- [TRY IT]:
Wherever "depth" appears in a line of the listing, report that line.

- [RECORDS FOR THIS EXERCISE]:
####

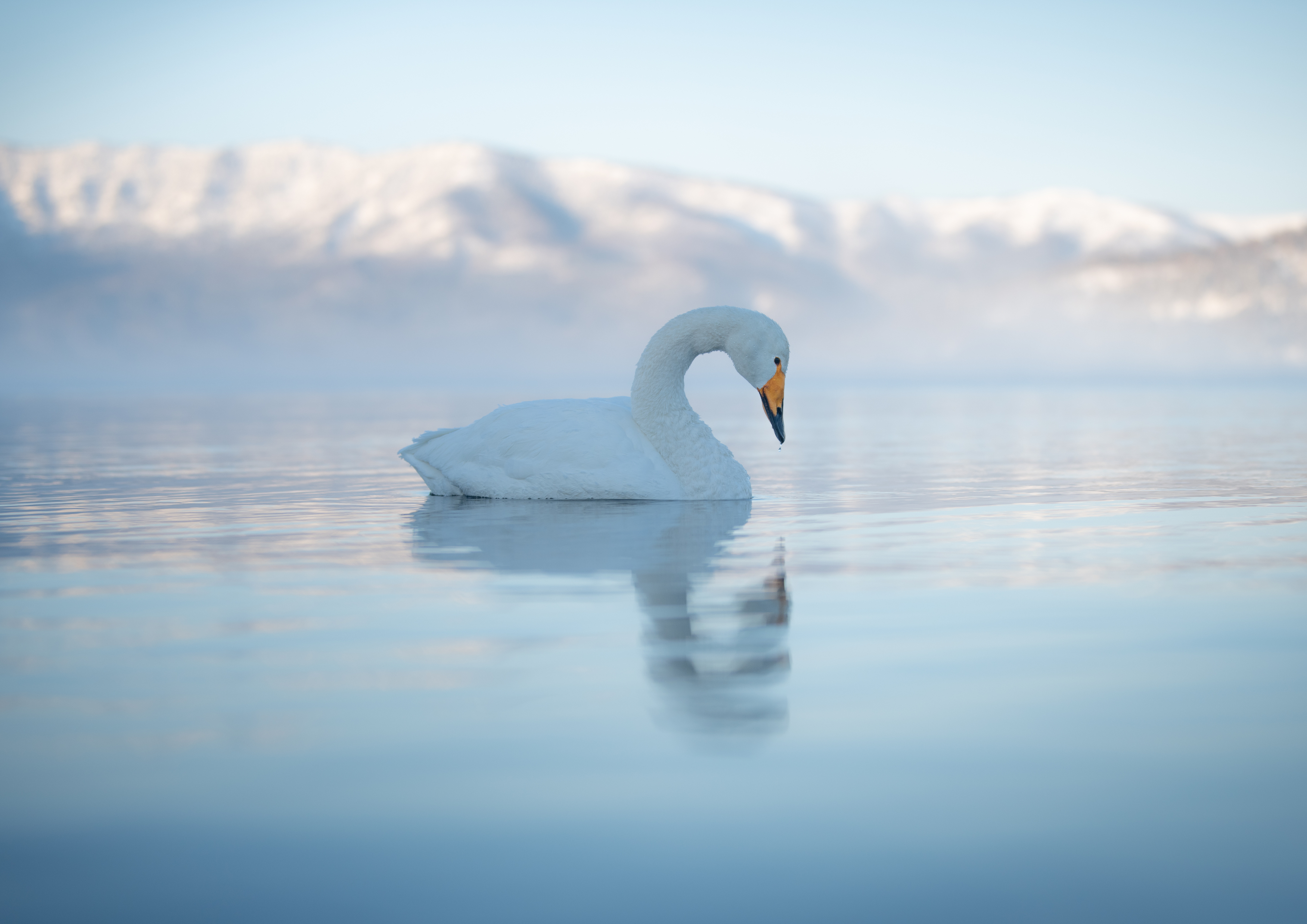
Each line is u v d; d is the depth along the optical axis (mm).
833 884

####

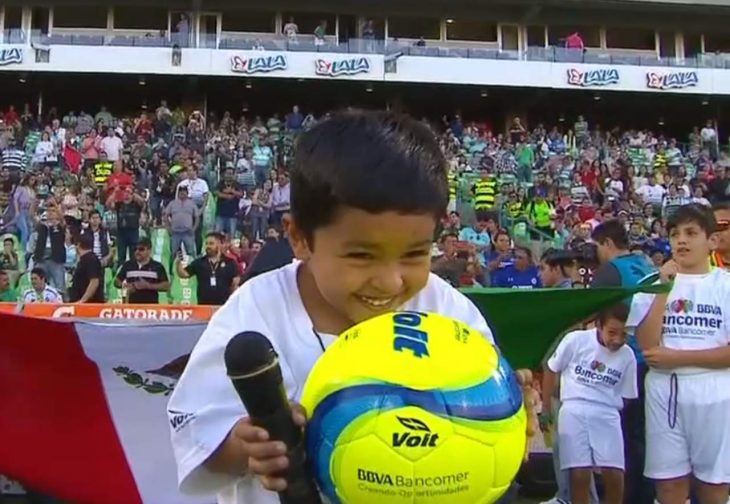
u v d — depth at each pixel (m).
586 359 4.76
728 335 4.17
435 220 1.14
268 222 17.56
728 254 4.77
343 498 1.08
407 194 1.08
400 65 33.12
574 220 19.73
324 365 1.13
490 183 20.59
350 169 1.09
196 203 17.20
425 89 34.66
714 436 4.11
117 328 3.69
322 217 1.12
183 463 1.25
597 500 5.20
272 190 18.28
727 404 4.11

####

- [WRITTEN ANSWER]:
Each line is u v d; d is the depth along the optical axis (mm).
u v d — depth at each pixel (m).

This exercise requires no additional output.